Assigned task.
Copy out the forum excerpt about the PDFKit deadlock word for word, from start to finish.

Quoted passage.
*-*-*
So what happens? The server begins generating the PDF when you request its URL. PDFkit finds a linked asset, so it tries to load this asset from the server, which happens to be the same server that PDFkit is running on. However, the server's single thread is already busy running PDFkit, so it cannot "free up" to serve the requested asset. In conclusion, it's a deadlock -- PDFkit is awaiting on an asset on the same server that is waiting for PDFkit to finish up processing, so that it can serve the asset to PDFkit...

Solution: either Base64-embed your assets in the HTML so that PDFkit doesn't need to make any additional requests (my personally preferred solution), or temporarily offload the assets to another server (e.g. a temporary AWS bucket). You can also try using the unicorn or Thin webserver with multi-threading enabled, or adding config.threadsafe! in in application.rb, but there is no guarantee that these methods will work.

Of course, these hacks (embedding assets or hosting elsewhere) should only be used in the dev environment -- you shouldn't be running into these kinds of issues in production, as the live server should (hopefully) be able to handle multiple GET requests.



回答2:

You can use unicorn in development which serve multiple request at a time. And is easy to setup. refer http://dave.is/unicorn.html and https://devcenter.heroku.com/articles/rails-unicorn

It solved my problem in development.
*-*-*
Given entries.
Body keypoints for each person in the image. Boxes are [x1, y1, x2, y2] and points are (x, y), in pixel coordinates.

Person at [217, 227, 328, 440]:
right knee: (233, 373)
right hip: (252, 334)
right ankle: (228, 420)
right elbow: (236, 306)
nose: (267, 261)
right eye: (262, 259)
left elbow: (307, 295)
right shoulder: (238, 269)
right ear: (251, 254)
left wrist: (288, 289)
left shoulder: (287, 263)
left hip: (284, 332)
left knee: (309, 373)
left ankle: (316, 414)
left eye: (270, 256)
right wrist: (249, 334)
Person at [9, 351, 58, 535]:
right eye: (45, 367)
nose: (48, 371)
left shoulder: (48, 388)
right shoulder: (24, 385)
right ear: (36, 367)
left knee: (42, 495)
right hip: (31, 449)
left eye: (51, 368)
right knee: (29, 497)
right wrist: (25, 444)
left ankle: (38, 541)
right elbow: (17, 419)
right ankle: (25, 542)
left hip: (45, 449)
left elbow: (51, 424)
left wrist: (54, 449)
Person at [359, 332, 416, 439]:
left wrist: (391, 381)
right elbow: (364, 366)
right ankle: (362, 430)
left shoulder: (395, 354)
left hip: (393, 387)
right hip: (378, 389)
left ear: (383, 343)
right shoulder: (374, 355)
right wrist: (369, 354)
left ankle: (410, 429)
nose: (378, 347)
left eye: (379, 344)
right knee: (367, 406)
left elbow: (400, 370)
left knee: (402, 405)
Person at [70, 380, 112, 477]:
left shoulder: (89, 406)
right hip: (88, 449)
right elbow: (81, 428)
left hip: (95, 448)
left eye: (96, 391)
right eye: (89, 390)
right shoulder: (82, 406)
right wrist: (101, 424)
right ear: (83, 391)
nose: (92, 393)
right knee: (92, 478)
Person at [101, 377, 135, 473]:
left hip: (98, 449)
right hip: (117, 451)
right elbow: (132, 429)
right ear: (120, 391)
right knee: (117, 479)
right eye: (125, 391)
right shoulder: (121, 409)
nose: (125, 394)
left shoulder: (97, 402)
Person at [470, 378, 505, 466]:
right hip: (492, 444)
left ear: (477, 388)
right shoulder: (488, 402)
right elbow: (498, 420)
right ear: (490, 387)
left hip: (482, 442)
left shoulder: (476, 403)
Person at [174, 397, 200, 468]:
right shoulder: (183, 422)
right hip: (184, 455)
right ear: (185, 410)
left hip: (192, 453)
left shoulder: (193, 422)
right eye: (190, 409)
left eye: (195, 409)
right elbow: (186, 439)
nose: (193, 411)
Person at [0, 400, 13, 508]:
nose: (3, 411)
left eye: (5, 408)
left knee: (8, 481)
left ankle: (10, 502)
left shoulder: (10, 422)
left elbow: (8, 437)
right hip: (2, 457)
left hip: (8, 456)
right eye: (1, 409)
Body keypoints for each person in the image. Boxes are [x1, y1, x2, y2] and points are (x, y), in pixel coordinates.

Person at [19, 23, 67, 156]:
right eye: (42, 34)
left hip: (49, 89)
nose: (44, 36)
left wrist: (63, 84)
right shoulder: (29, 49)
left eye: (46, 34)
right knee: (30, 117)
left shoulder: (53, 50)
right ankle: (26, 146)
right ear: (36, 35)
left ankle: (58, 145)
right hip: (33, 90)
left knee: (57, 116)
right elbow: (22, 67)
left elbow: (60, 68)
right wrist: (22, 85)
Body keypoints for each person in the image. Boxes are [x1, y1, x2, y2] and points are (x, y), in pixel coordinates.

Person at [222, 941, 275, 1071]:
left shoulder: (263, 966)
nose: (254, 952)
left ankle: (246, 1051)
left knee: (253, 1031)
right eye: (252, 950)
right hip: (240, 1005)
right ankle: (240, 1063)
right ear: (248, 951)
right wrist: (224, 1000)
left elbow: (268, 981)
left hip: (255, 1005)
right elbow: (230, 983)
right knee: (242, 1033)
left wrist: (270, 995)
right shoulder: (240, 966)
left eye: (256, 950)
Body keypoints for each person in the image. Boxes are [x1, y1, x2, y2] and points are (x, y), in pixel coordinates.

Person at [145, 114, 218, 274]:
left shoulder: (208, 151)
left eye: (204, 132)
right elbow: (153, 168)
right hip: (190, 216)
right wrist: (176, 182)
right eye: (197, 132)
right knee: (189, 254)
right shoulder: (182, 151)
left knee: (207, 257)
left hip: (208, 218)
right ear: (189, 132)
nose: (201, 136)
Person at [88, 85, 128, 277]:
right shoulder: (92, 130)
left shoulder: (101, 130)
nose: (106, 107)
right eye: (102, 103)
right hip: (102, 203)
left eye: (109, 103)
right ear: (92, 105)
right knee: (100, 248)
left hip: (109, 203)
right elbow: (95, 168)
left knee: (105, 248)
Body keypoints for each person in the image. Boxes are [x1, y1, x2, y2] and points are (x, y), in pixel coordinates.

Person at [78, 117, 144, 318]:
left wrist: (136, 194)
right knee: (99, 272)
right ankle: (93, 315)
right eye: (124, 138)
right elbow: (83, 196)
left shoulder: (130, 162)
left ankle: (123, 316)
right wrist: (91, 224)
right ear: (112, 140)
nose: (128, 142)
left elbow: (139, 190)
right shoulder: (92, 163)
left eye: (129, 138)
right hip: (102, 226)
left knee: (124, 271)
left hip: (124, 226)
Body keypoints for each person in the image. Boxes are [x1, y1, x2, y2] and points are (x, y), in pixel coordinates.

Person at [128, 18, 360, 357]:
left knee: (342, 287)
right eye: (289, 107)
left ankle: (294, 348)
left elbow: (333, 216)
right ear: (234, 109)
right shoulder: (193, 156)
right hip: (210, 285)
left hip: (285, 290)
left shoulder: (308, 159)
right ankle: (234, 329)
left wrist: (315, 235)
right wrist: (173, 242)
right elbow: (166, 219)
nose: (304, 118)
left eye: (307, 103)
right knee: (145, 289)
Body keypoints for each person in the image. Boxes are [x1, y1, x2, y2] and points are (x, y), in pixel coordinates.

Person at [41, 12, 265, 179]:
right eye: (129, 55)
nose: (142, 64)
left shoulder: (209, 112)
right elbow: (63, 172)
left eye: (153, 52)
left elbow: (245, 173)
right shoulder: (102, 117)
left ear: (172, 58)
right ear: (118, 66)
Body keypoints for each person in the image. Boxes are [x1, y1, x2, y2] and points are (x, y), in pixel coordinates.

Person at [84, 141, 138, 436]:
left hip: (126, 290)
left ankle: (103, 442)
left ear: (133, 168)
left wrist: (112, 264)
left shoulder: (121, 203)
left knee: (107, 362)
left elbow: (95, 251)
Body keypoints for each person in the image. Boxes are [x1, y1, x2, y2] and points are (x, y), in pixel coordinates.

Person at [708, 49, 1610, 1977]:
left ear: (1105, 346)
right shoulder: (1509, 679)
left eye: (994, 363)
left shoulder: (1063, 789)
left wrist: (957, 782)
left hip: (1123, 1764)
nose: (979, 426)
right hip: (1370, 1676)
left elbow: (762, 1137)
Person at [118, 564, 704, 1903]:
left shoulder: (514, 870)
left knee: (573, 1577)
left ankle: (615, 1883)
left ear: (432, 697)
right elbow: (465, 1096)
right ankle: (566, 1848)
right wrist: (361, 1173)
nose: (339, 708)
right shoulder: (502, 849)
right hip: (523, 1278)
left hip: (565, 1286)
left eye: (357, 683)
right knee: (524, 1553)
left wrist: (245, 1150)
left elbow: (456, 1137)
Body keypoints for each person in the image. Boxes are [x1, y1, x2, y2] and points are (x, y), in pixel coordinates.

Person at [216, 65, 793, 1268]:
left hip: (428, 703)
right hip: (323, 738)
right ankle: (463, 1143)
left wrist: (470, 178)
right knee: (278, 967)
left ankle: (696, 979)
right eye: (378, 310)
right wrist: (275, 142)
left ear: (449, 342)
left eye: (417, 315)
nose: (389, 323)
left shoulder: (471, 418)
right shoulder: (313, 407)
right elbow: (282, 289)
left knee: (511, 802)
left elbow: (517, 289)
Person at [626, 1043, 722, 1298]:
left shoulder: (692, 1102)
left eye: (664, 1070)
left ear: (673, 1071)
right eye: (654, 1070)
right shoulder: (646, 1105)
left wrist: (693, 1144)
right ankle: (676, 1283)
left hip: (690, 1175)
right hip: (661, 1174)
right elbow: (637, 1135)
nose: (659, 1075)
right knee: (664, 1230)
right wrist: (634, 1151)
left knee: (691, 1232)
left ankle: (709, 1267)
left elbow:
*-*-*
Solution to this exercise.
So what happens? The server begins generating the PDF when you request its URL. PDFkit finds a linked asset, so it tries to load this asset from the server, which happens to be the same server that PDFkit is running on. However, the server's single thread is already busy running PDFkit, so it cannot "free up" to serve the requested asset. In conclusion, it's a deadlock -- PDFkit is awaiting on an asset on the same server that is waiting for PDFkit to finish up processing, so that it can serve the asset to PDFkit...

Solution: either Base64-embed your assets in the HTML so that PDFkit doesn't need to make any additional requests (my personally preferred solution), or temporarily offload the assets to another server (e.g. a temporary AWS bucket). You can also try using the unicorn or Thin webserver with multi-threading enabled, or adding config.threadsafe! in in application.rb, but there is no guarantee that these methods will work.

Of course, these hacks (embedding assets or hosting elsewhere) should only be used in the dev environment -- you shouldn't be running into these kinds of issues in production, as the live server should (hopefully) be able to handle multiple GET requests.



回答2:

You can use unicorn in development which serve multiple request at a time. And is easy to setup. refer http://dave.is/unicorn.html and https://devcenter.heroku.com/articles/rails-unicorn

It solved my problem in development.